Java 从数据库获取信息,java,android,Java,Android,我已经设置了okHttp,以便response.body().string()返回 [{"id":"1","username":"netsgets","password":"test","likedOne":"","likedTwo":"","likedThree":"","likedFour":"","likedFive":""},{"id":"2","username":"test","password":"test","likedOne":"","likedTwo":"","likedTh

我已经设置了okHttp,以便
response.body().string()返回


[{"id":"1","username":"netsgets","password":"test","likedOne":"","likedTwo":"","likedThree":"","likedFour":"","likedFive":""},{"id":"2","username":"test","password":"test","likedOne":"","likedTwo":"","likedThree":"","likedFour":"","likedFive":""},{"id":"3","username":"netsgets2","password":"test","likedOne":"","likedTwo":"","likedThree":"","likedFour":"","likedFive":""}]

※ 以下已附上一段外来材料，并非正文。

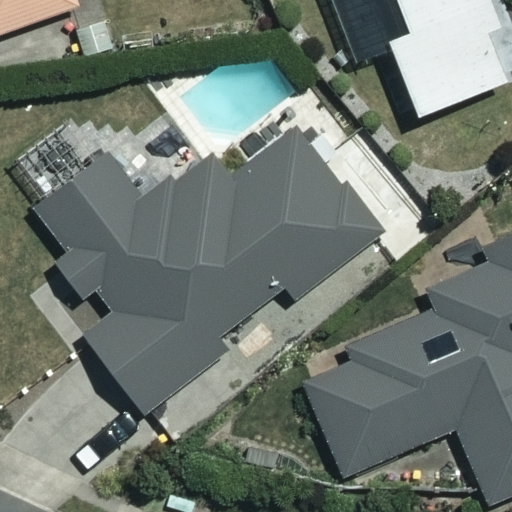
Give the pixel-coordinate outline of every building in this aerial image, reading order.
[(0,0),(0,27),(75,3),(74,0),(0,0)] [(392,0),(402,28),(384,34),(410,110),(511,74),(486,0),(392,0)] [(8,173),(66,250),(51,261),(78,297),(93,286),(111,310),(82,332),(140,409),(224,346),(213,331),(280,281),(290,295),(376,230),(293,120),(251,152),(236,133),(143,203),(80,119),(8,173)] [(511,231),(482,245),(489,259),(424,287),(435,312),(297,373),(341,473),(453,424),(487,501),(511,489),(511,231)] [(294,331),(273,308),(223,352),(243,376),(294,331)]
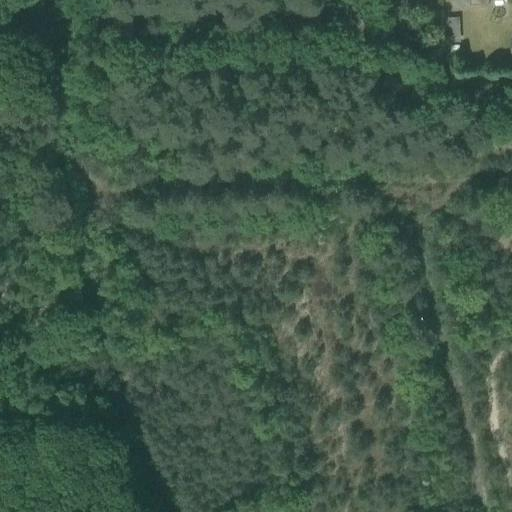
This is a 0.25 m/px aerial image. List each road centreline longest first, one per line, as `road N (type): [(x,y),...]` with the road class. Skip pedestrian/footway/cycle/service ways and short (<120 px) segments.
road 1 (track): [(511,353),(493,359),(488,370),(511,489)]
road 2 (track): [(399,186),(511,251)]
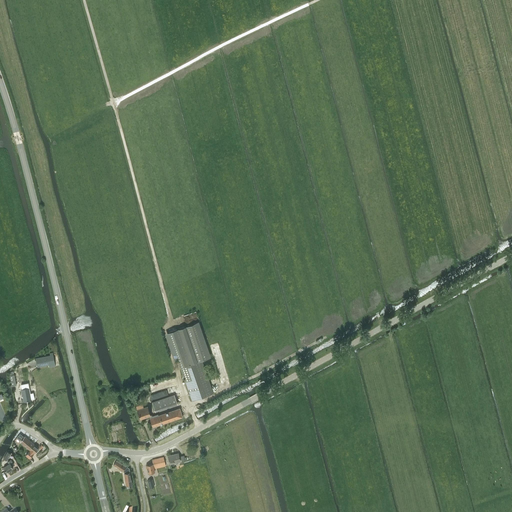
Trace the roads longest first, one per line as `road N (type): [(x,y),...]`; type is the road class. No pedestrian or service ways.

我想搜索所有用户名并将它们添加到HashMap中。这就是我所拥有的,但它不起作用:


final String TestVar = response.body().string();

                                for (int data_i = 0; data_i < TestVar.length(); data_i++) {
                                    Log.d("OkHttp","debug3");
                                    HashMap<String, String> hashMap = new HashMap<String, String>();


                                    try {
                                        hashMap.put("username",
                                                TestVar.getString("username"));
                                    } catch (JSONException e) {
                                        e.printStackTrace();
                                    }

                                    usersInfo.add(hashMap);




                                }
                            }



final String TestVar=response.body().String();
对于(int data_i=0;data_i

它不仅不起作用,而且
TestVar.getString(“用户名”)
还会出错。请帮助。
试试这个:


try{

    JSONArray jsonArray = new JSONArray(response.body().string());
    for (int data_i = 0; data_i < jsonArray.length(); data_i++) {
        HashMap<String, String> hashMap = new HashMap<String, String>();
        JSONObject jsonObject = jsonArray.getJSONObject(data_i);
        hashMap.put("username",jsonObject.getString("username"));
        usersInfo.add(hashMap);
    }
}catch(JSONExceptrion e){
}



试试看{
JSONArray JSONArray=newjsonarray(response.body().string());
for(int data_i=0;data_i
您的响应是
JSONArray
,因此需要解析JSON并获取对象。
要从JSON获取对象,请尝试以下代码


try {
    HashMap<String, String> hashMap = new HashMap<String, String>();
    String TestVar = response.body().string();
    JSONArray jsonArray = new JSONArray(TestVar);
    for(int i = 0; i < jsonArray.length(); i++) {
        JSONObject jsonObject = jsonArray.getJSONObject(i);
        hashMap.put("username", jsonObject.getString("username"));
    }
}catch (JSONException e) {
    e.printStackTrace();
}



试试看{
HashMap HashMap=新的HashMap();
String TestVar=response.body().String();
JSONArray JSONArray=新的JSONArray(TestVar);
for(int i=0;i


希望这能对你有所帮助。
嘿,罗恩,你检查我的答案了吗?它解决了你的问题吗?是的,这是可行的,但我必须单击以加载它退出,然后再次单击以显示它。。。。为什么?